**Extracted text**:
-- START --

I am using Cuda with C++ to do some parallel computing. Recently, I noticed something that I cannot understand and I didn't find informations about it when looking for it. In my code, one line which is very seldom exectued (but needed) slows down the program even when it is not executed at all. Here is some code to make it more clear:
The class I created:
class Foo
{
void myFunction(Foo *listFoo);
//some other functions that I need
...
int myAttribute;
//some other attributes that I need
...
}
The definition of myFunction:
void Foo::myFunction(Foo *listFoo)
{
//do some computations on the listFoo
if( condition seldom verified )
{ myAttribute = myAttribute + 1; }
}
The global function:
__global__ void compute(Foo *listFoo, int numberOfFoo)
{
int i = threadIdx.x + blockIdx.x * blockDim.x;
if( i < numberOfFoo)
{ listFoo[i].myFunction(listFoo); }
}
The host code:
compute<<<(numberOfFoo + 511)/512, 512>>> (listFoo, numberOfFoo)
The line slowing down everything is myAttribute = myAttribute + 1. Even when it is executed 0 times, the code is really slow compared to when the line is put in the comment. I tried to replace this line with a simple printf. The result is the same, the line is never executed but it slows down everything.
If you have any suggestion on the reason and on eventually how to solve this problem, it would be very much appreciated. My level in programing is not so advanced, so please use relatively easy explanations.
Thanks a lot
First Edit: few people requested the code, so here it is! I reduced it to 700 lines, I know it is still very long but not much would work if I keep removing some parts of it. It compiles without problems for me. All you have to do is press enter, wait few seconds and the time taken will be shown in the command window.
It is in the function findContactwithGrain() that the problem occurs. The line addContact(grainContact) is slowing down everything. On my computer, if this line is active, one computation takes around 3.5 sec. If I put it in comment, it takes 0.07 sec. That's a huge difference for one line that is never executed.
Hope this helps to understand the problem
#include <cuda.h>
#include "cuda_runtime.h"
#include "device_launch_parameters.h"

-- END --

**Given records**:
-- START --

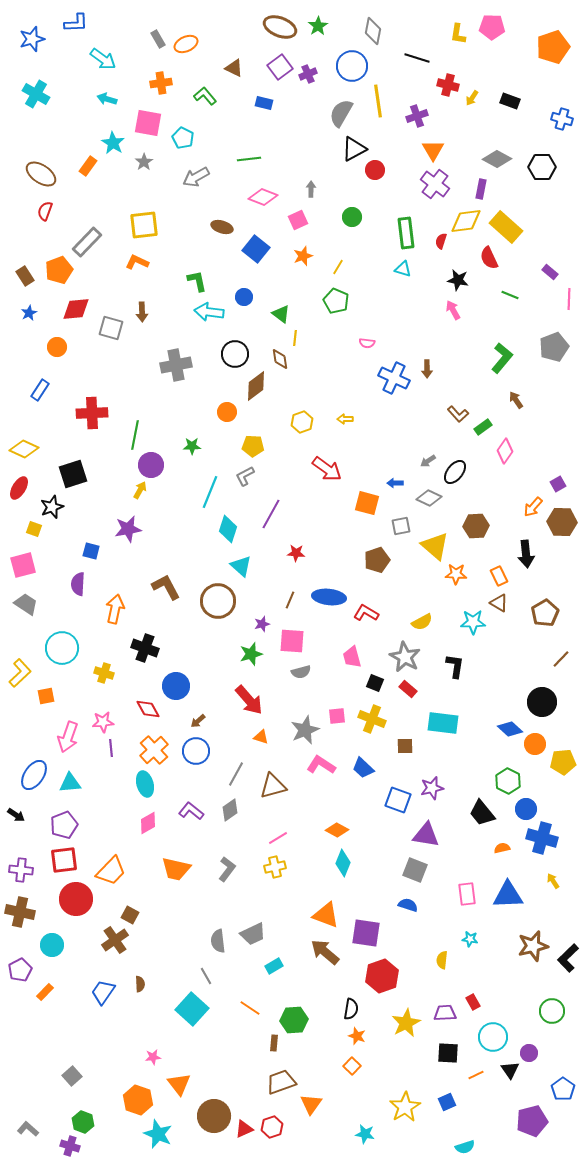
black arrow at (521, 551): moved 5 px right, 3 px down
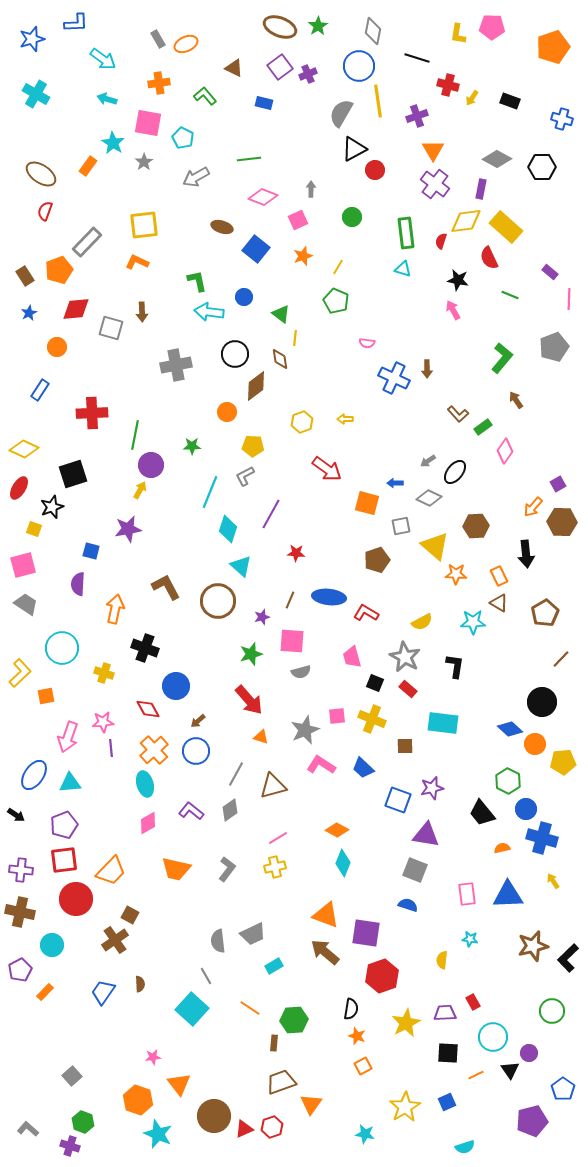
blue circle at (352, 66): moved 7 px right
orange cross at (161, 83): moved 2 px left
purple star at (262, 624): moved 7 px up
orange square at (352, 1066): moved 11 px right; rotated 18 degrees clockwise
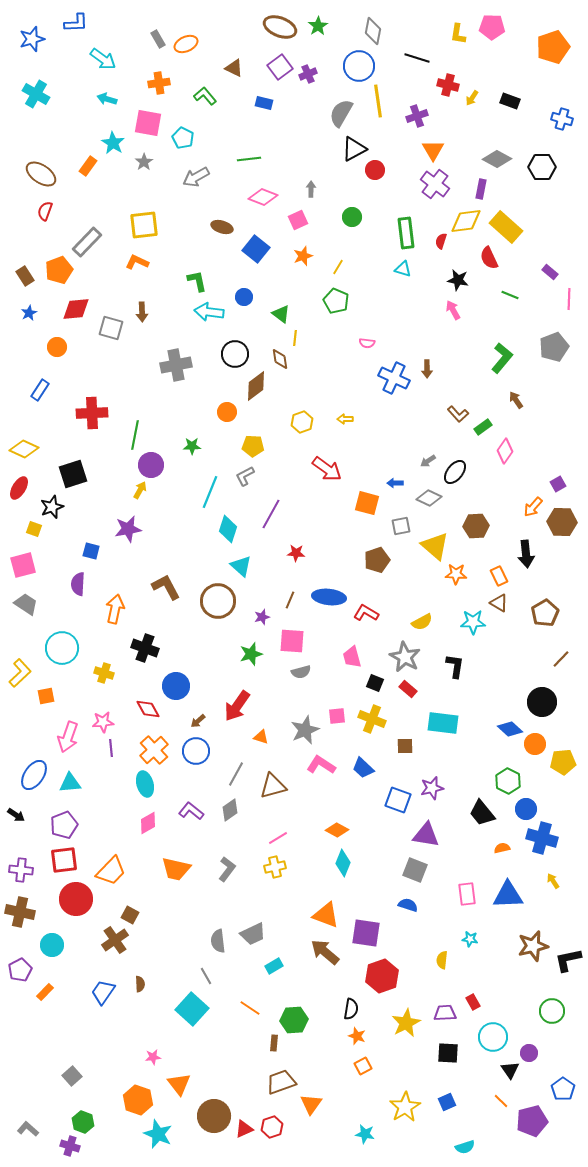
red arrow at (249, 700): moved 12 px left, 6 px down; rotated 76 degrees clockwise
black L-shape at (568, 958): moved 2 px down; rotated 32 degrees clockwise
orange line at (476, 1075): moved 25 px right, 26 px down; rotated 70 degrees clockwise
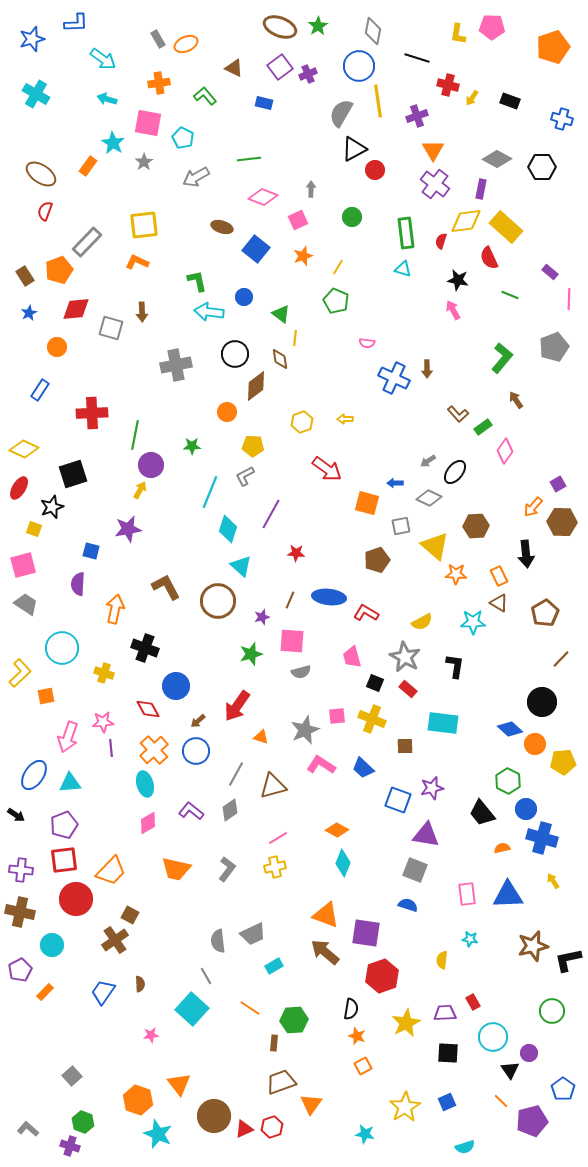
pink star at (153, 1057): moved 2 px left, 22 px up
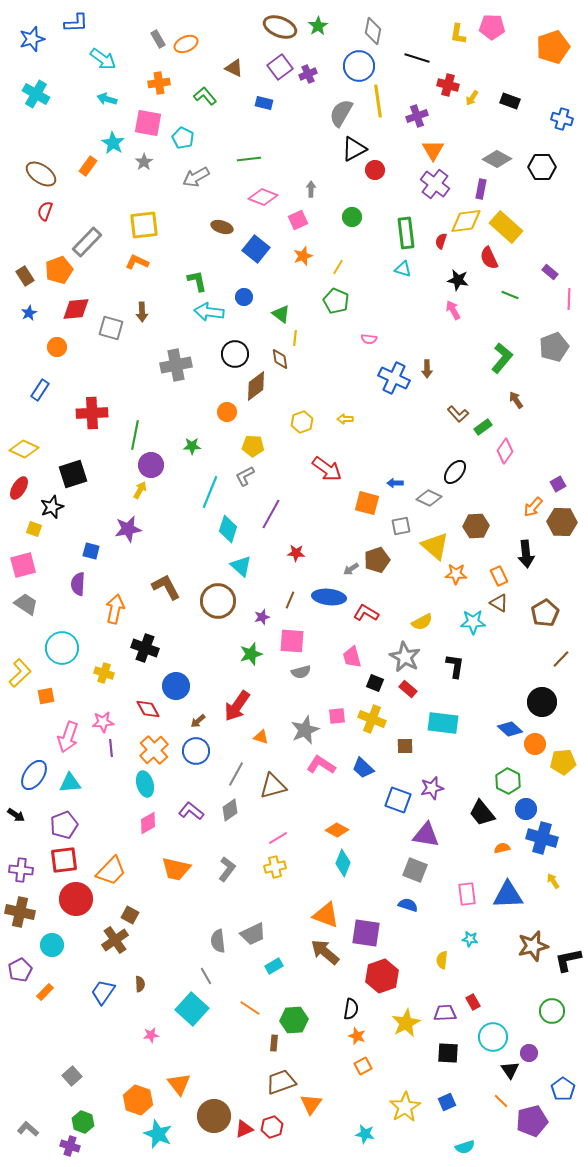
pink semicircle at (367, 343): moved 2 px right, 4 px up
gray arrow at (428, 461): moved 77 px left, 108 px down
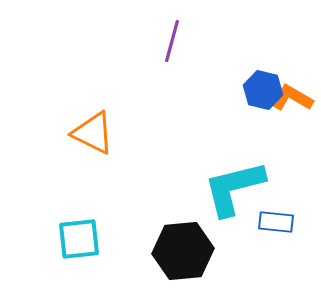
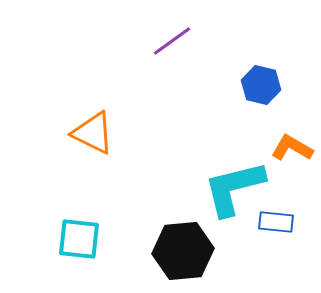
purple line: rotated 39 degrees clockwise
blue hexagon: moved 2 px left, 5 px up
orange L-shape: moved 50 px down
cyan square: rotated 12 degrees clockwise
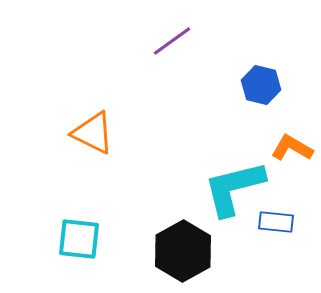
black hexagon: rotated 24 degrees counterclockwise
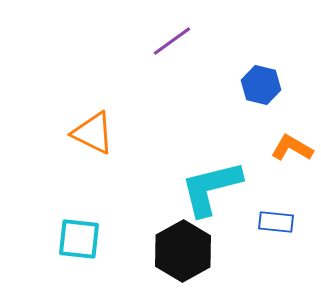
cyan L-shape: moved 23 px left
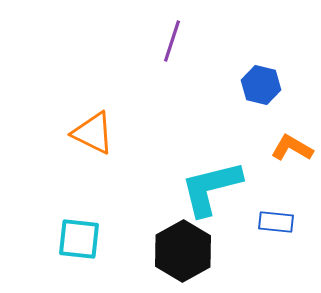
purple line: rotated 36 degrees counterclockwise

-- END --

**Requirement**: Return the passage from the CUDA slowdown thread word for word, starting at the words "int myAttribute;" and stopping after the words "compute(Foo *listFoo, int numberOfFoo)".

**Full solution**:
int myAttribute;
//some other attributes that I need
...
}
The definition of myFunction:
void Foo::myFunction(Foo *listFoo)
{
//do some computations on the listFoo
if( condition seldom verified )
{ myAttribute = myAttribute + 1; }
}
The global function:
__global__ void compute(Foo *listFoo, int numberOfFoo)